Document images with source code

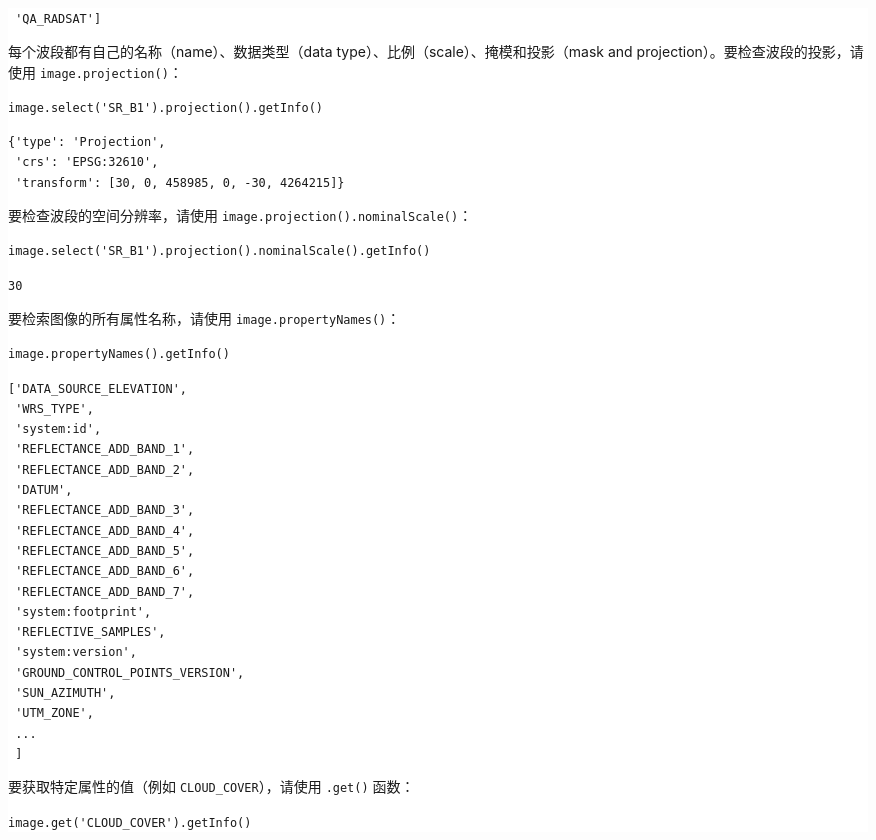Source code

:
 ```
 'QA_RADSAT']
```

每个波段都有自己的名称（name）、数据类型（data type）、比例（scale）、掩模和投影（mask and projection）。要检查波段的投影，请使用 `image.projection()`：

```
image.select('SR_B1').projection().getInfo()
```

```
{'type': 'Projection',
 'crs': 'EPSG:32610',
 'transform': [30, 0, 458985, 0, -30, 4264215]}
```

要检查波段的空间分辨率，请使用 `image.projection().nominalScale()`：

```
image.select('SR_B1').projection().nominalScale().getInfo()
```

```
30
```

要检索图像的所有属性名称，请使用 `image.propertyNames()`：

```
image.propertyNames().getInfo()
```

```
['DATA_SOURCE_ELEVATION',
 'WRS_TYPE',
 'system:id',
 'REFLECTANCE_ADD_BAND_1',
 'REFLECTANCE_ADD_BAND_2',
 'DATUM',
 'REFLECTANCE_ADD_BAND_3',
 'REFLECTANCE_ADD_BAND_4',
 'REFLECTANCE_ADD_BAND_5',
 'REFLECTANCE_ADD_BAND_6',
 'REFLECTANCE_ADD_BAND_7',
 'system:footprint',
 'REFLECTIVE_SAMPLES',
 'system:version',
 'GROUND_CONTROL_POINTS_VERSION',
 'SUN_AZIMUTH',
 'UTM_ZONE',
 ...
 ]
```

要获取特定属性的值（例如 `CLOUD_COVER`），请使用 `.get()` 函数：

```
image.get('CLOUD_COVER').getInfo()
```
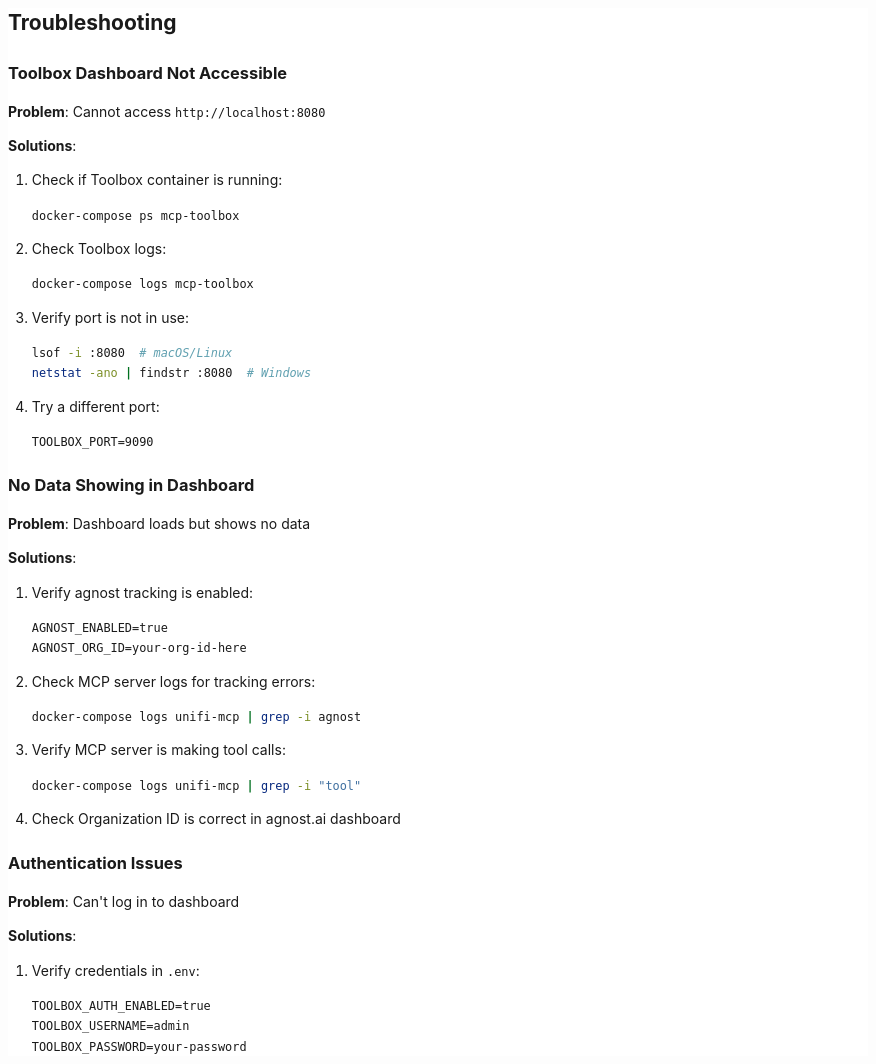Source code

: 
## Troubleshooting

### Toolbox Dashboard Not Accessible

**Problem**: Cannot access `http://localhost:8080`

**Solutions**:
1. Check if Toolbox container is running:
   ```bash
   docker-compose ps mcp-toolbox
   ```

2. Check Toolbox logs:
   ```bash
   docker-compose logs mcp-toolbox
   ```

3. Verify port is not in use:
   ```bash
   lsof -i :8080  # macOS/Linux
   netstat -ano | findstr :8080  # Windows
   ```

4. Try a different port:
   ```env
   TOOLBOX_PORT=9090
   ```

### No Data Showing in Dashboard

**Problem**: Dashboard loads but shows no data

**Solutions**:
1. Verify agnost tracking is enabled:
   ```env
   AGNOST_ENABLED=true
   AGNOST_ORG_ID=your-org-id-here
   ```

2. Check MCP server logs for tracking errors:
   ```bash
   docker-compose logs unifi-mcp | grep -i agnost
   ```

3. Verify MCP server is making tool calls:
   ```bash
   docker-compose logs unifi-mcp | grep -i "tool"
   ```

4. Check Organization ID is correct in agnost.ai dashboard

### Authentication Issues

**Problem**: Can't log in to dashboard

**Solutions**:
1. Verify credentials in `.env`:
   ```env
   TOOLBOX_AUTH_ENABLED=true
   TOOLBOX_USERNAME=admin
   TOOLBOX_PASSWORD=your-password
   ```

**What you will do**: Would you please return all lines of the data that include the word "getInfo"?

**Solution to the problem**:
image.select('SR_B1').projection().getInfo()
image.select('SR_B1').projection().nominalScale().getInfo()
image.propertyNames().getInfo()
image.get('CLOUD_COVER').getInfo()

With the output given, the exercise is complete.